Buff Your Own Stuff
Now you have heard it all! – A graffiti artist taking the big beige buff to his own large 20 foot long piece. Yet another performance by Saber, who can safely add conceptual to the adjectives that describe his work as artist.
SABER at Nuart 2012 (© video still copyright Nuart)
“I’m coming from the future. And the future that I experience is grey and beige and the artwork is destroyed and our history is gone and eradicated,” says Saber during his performance at the Nuart 2012 festival that invites Street Artists from around the world to paint walls in this European Capital of Culture, the oil-rich city of Stavanger, Norway.
SABER at Nuart 2012 (© video still copyright Nuart)

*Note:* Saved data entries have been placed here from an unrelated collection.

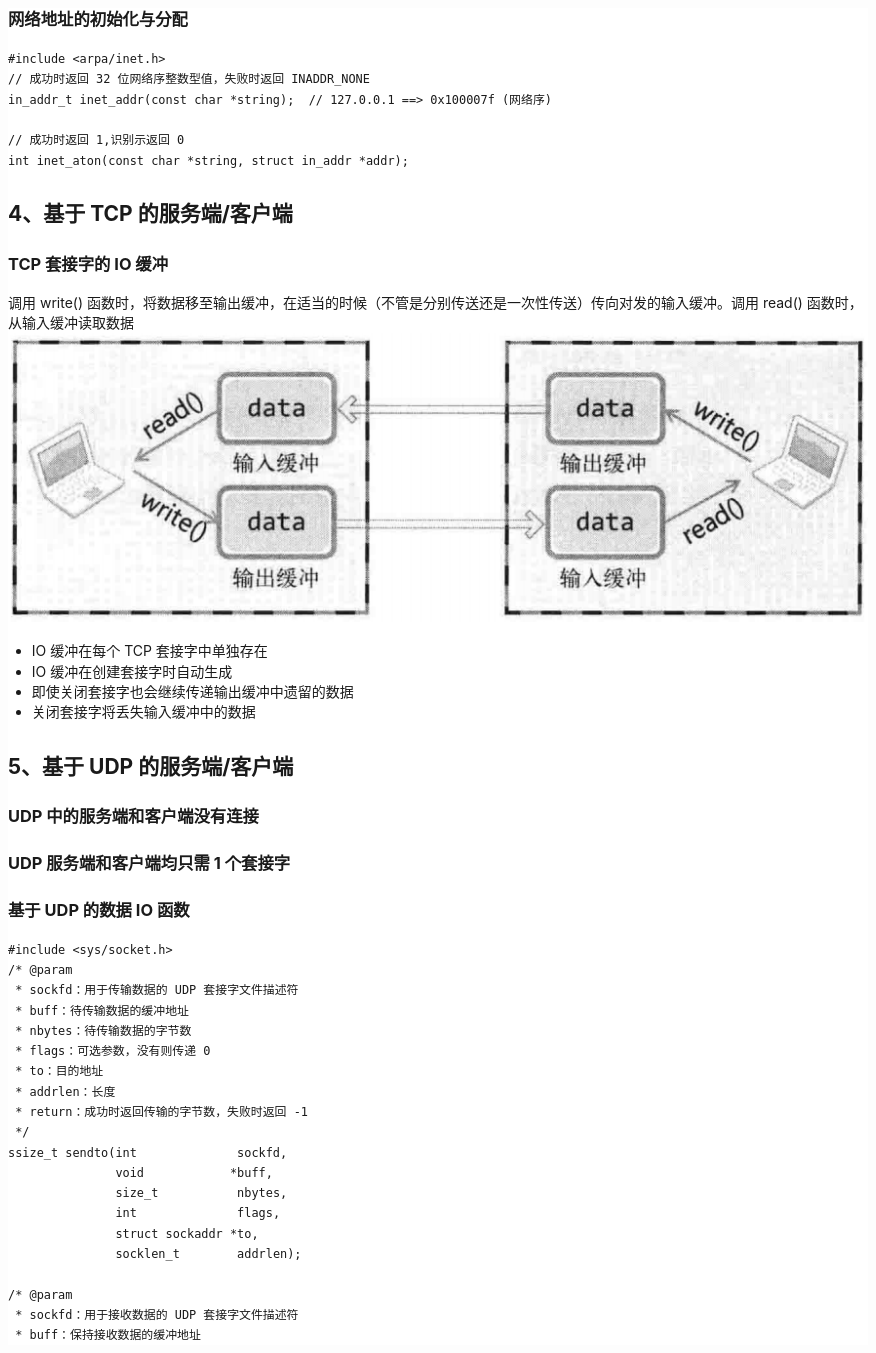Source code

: ### 网络地址的初始化与分配
```
#include <arpa/inet.h>
// 成功时返回 32 位网络序整数型值，失败时返回 INADDR_NONE
in_addr_t inet_addr(const char *string);  // 127.0.0.1 ==> 0x100007f (网络序)

// 成功时返回 1,识别示返回 0
int inet_aton(const char *string, struct in_addr *addr);
```

## 4、基于 TCP 的服务端/客户端
### TCP 套接字的 IO 缓冲
调用 write() 函数时，将数据移至输出缓冲，在适当的时候（不管是分别传送还是一次性传送）传向对发的输入缓冲。调用 read() 函数时，从输入缓冲读取数据
<img src='./imgs/tcp-io-buffer.png'>
- IO 缓冲在每个 TCP 套接字中单独存在
- IO 缓冲在创建套接字时自动生成
- 即使关闭套接字也会继续传递输出缓冲中遗留的数据
- 关闭套接字将丢失输入缓冲中的数据

## 5、基于 UDP 的服务端/客户端
### UDP 中的服务端和客户端没有连接
### UDP 服务端和客户端均只需 1 个套接字
### 基于 UDP 的数据 IO 函数
```
#include <sys/socket.h>
/* @param
 * sockfd：用于传输数据的 UDP 套接字文件描述符
 * buff：待传输数据的缓冲地址
 * nbytes：待传输数据的字节数
 * flags：可选参数，没有则传递 0
 * to：目的地址
 * addrlen：长度
 * return：成功时返回传输的字节数，失败时返回 -1
 */
ssize_t sendto(int              sockfd, 
               void            *buff, 
               size_t           nbytes, 
               int              flags, 
               struct sockaddr *to, 
               socklen_t        addrlen);

/* @param
 * sockfd：用于接收数据的 UDP 套接字文件描述符
 * buff：保持接收数据的缓冲地址
```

Far from the city of Los Angeles, where he has been outspoken against various shades of intolerance over many years as artist and activist, and far from New York City, where he last month organized the skywriting campaign in blue skies over the region in support of public arts funding in the US, the sharp tongued Saber went for pure drama at the group show opening in September. His target in this case was the use of the term “no tolerance” that has been heard more often in recent years along with it’s cousin “zero tolerance”, proclaimed by certain elected and unelected standard bearers wildly across the spectrum when addressing issues as diverse as law enforcement, drug use, education, sexuality, truancy, religious expression, reality TV, fashion choices, and various forms of art on the streets. Seizing the zeitgeist, some liberal folk will even talk about having a sort of “zero-tolerance” for intolerance. The fear addressed by Saber of course is the misuse of these terms that can verge on hyberbole and lead to a sort of blanket fanaticism when miss-applied. “If they want to continue to elect political figures that use the words ‘no tolerance’ then the world they are going to see is going to have a very ugly future,” the high intensity Saber says in this video during his simple performance.
SABER at Nuart 2012 (© video still copyright Nuart)
As PR and ad agencies and political campaigns will tell you, the way any topic is framed will lead to a public perception and eventually even public policy – “war on cancer” is much more galvanizing than “medical research into methodologies for curing various conditions classified as cancer” for example. As with any single-phrase campaign, each of us knows that it is shorthand for something greater and the issue is often far more complex and weighty than a slogan like “War on (your word here)” can thoroughly address. But the lacerating style of Saber’s in-show demonstration here is probably meant to be a blunt counterweight to the over-simplified arguments against all manner of public art that stylistically smacks of an illegal kind.
SABER at Nuart 2012 (© video still copyright Nuart)
Essentially this is one more argument for free speech and free expression. Clearly this case of wild handed and stylized graffiti artwork inside a gallery at the invitation of it’s organizers is approved and encouraged. Saber’s concern here is a future where the demonizing of this style of work (or any artwork) in or outside the gallery could begin a slide down a slippery slope where certain art is regulated, banned, even criminalized. It sounds extreme, but stranger things have happened in human history, and this artist makes a very public show of it.